[[ Task material open ]]
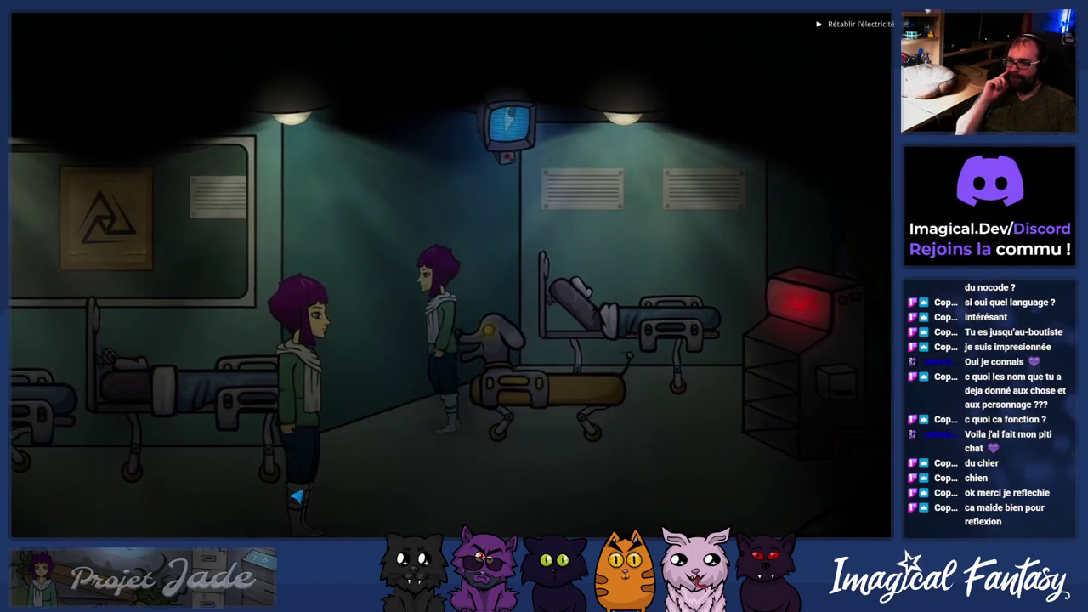
{"action": "left_click", "coordinate": [637, 510]}
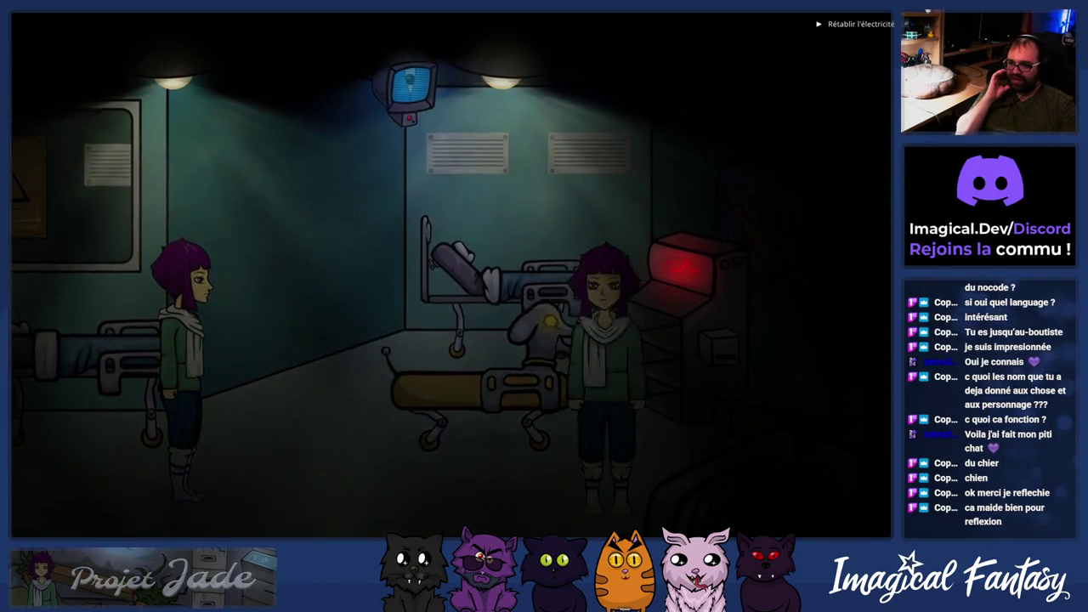
{"action": "left_click", "coordinate": [117, 531]}
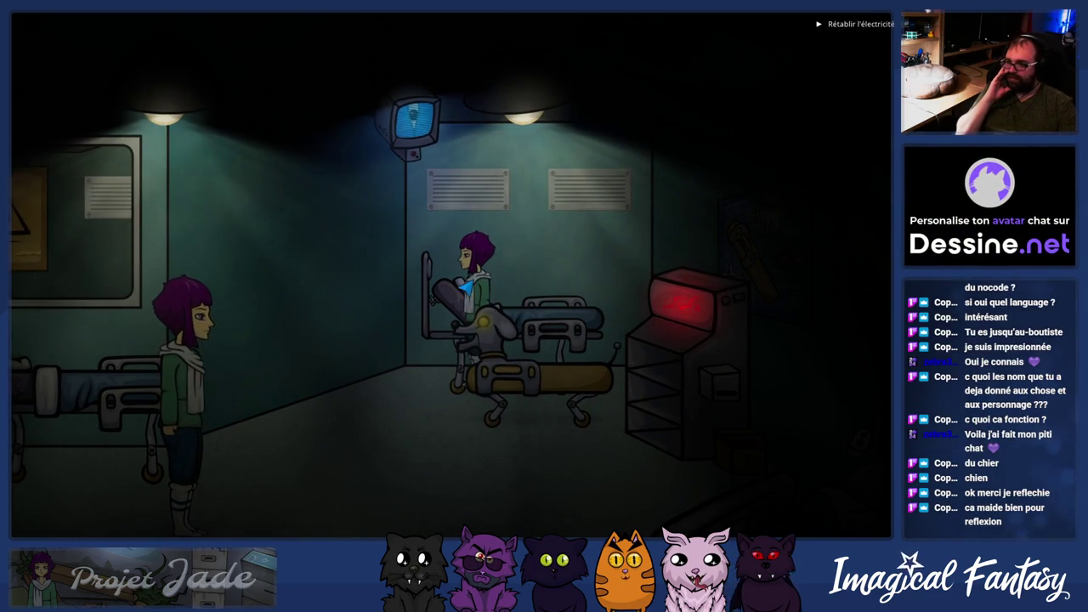
- Walk Jade around the lab again to confirm dogo follows, then quit the game
{"action": "left_click", "coordinate": [410, 392]}
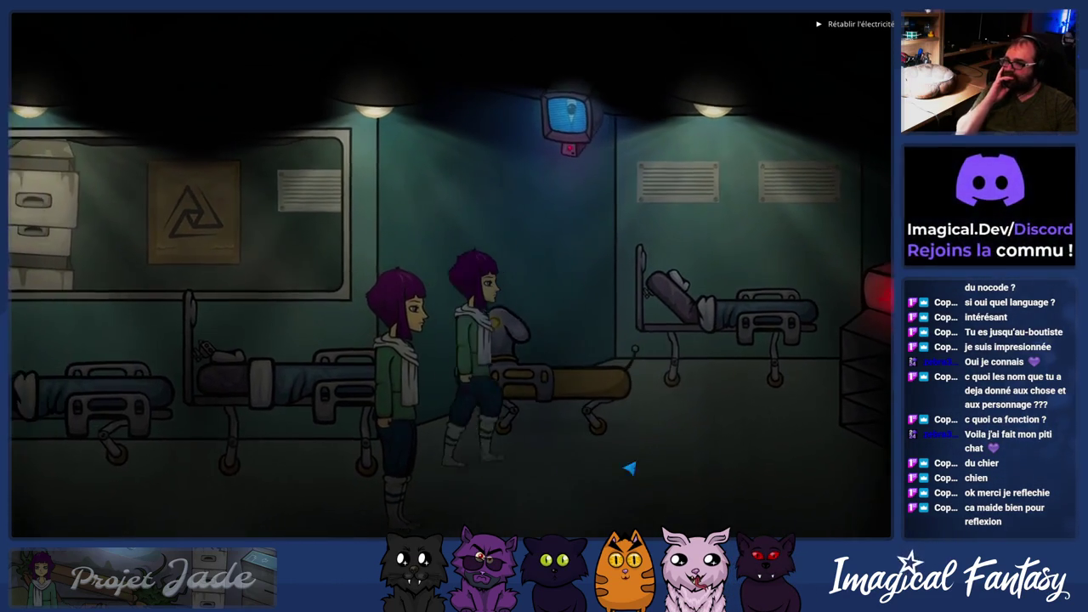
{"action": "left_click", "coordinate": [630, 467]}
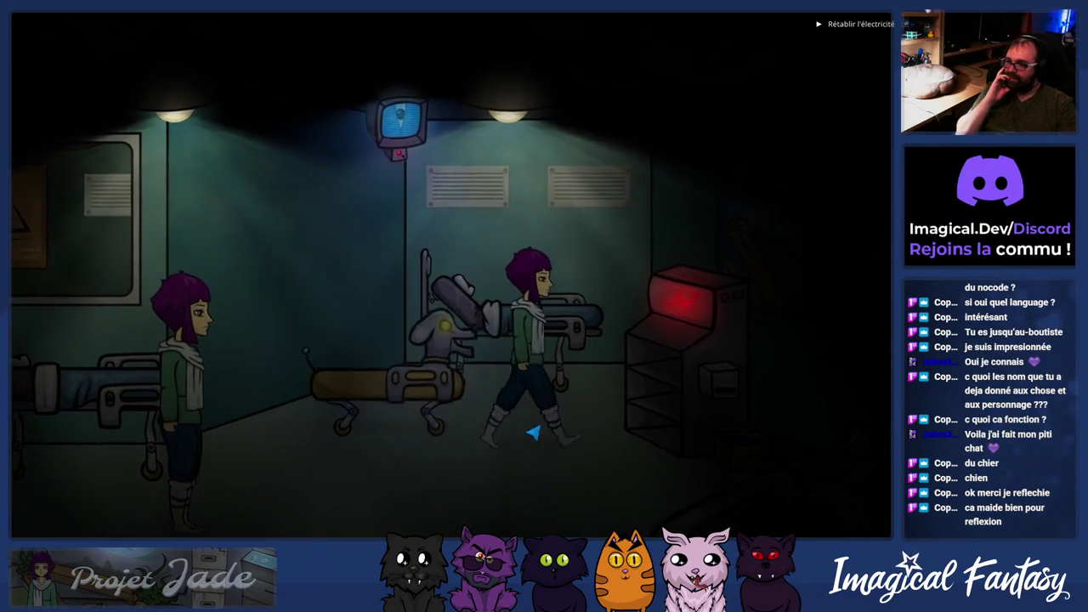
{"action": "left_click", "coordinate": [504, 487]}
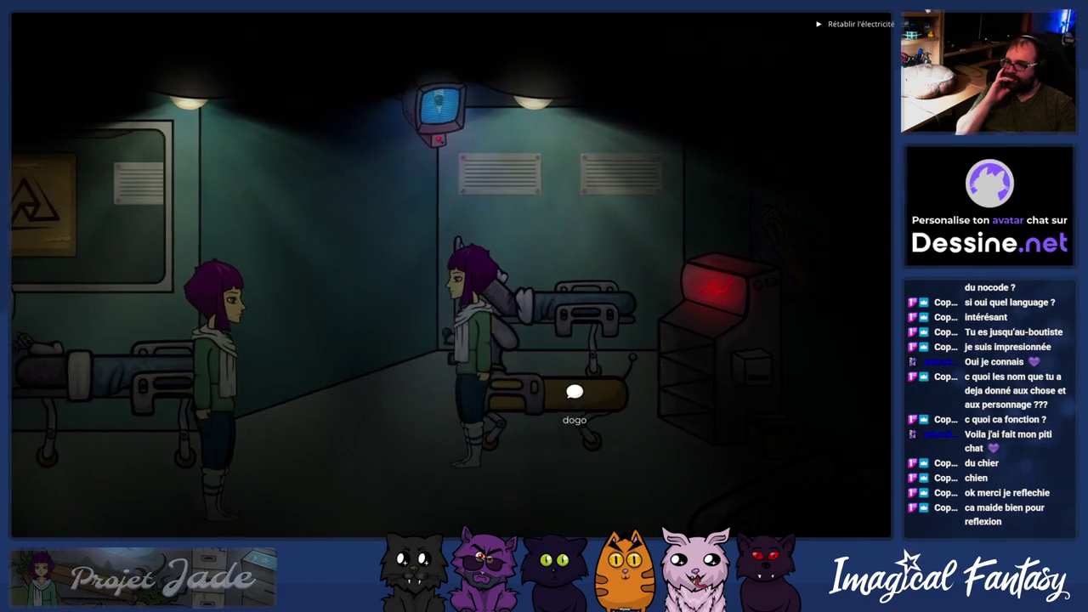
{"action": "left_click", "coordinate": [575, 392]}
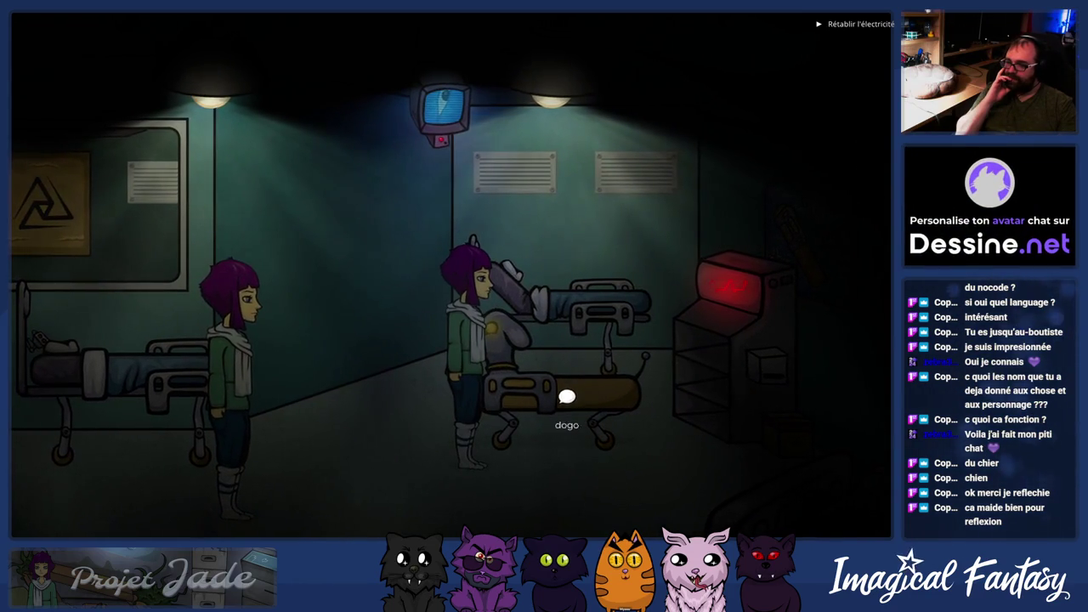
{"action": "left_click", "coordinate": [493, 498]}
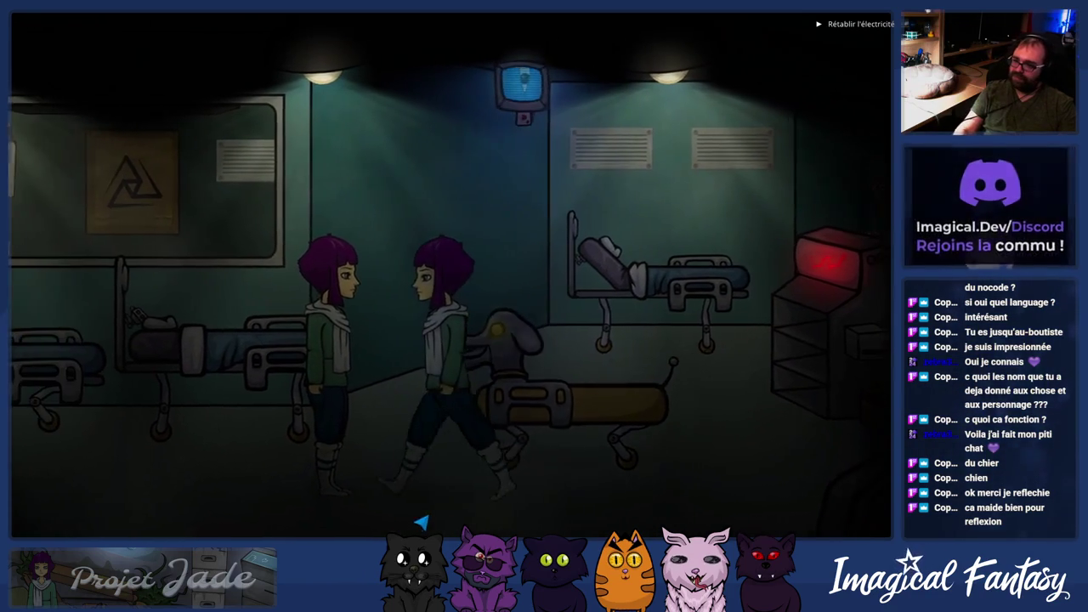
{"action": "key", "text": "Escape"}
- Return to Elements, dismiss the Exporter dialog, and start a new condition on dogo's Personnages page
{"action": "mouse_move", "coordinate": [338, 535]}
[[ Task material closed ]]
_What is needed_:
Please repeat the entries exactly. Do not include the pictures.

_The answer_:
{"action": "left_click", "coordinate": [637, 510]}
{"action": "left_click", "coordinate": [117, 531]}
- Walk Jade around the lab again to confirm dogo follows, then quit the game
{"action": "left_click", "coordinate": [410, 392]}
{"action": "left_click", "coordinate": [630, 467]}
{"action": "left_click", "coordinate": [504, 487]}
{"action": "left_click", "coordinate": [575, 392]}
{"action": "left_click", "coordinate": [493, 498]}
{"action": "key", "text": "Escape"}
- Return to Elements, dismiss the Exporter dialog, and start a new condition on dogo's Personnages page
{"action": "mouse_move", "coordinate": [338, 535]}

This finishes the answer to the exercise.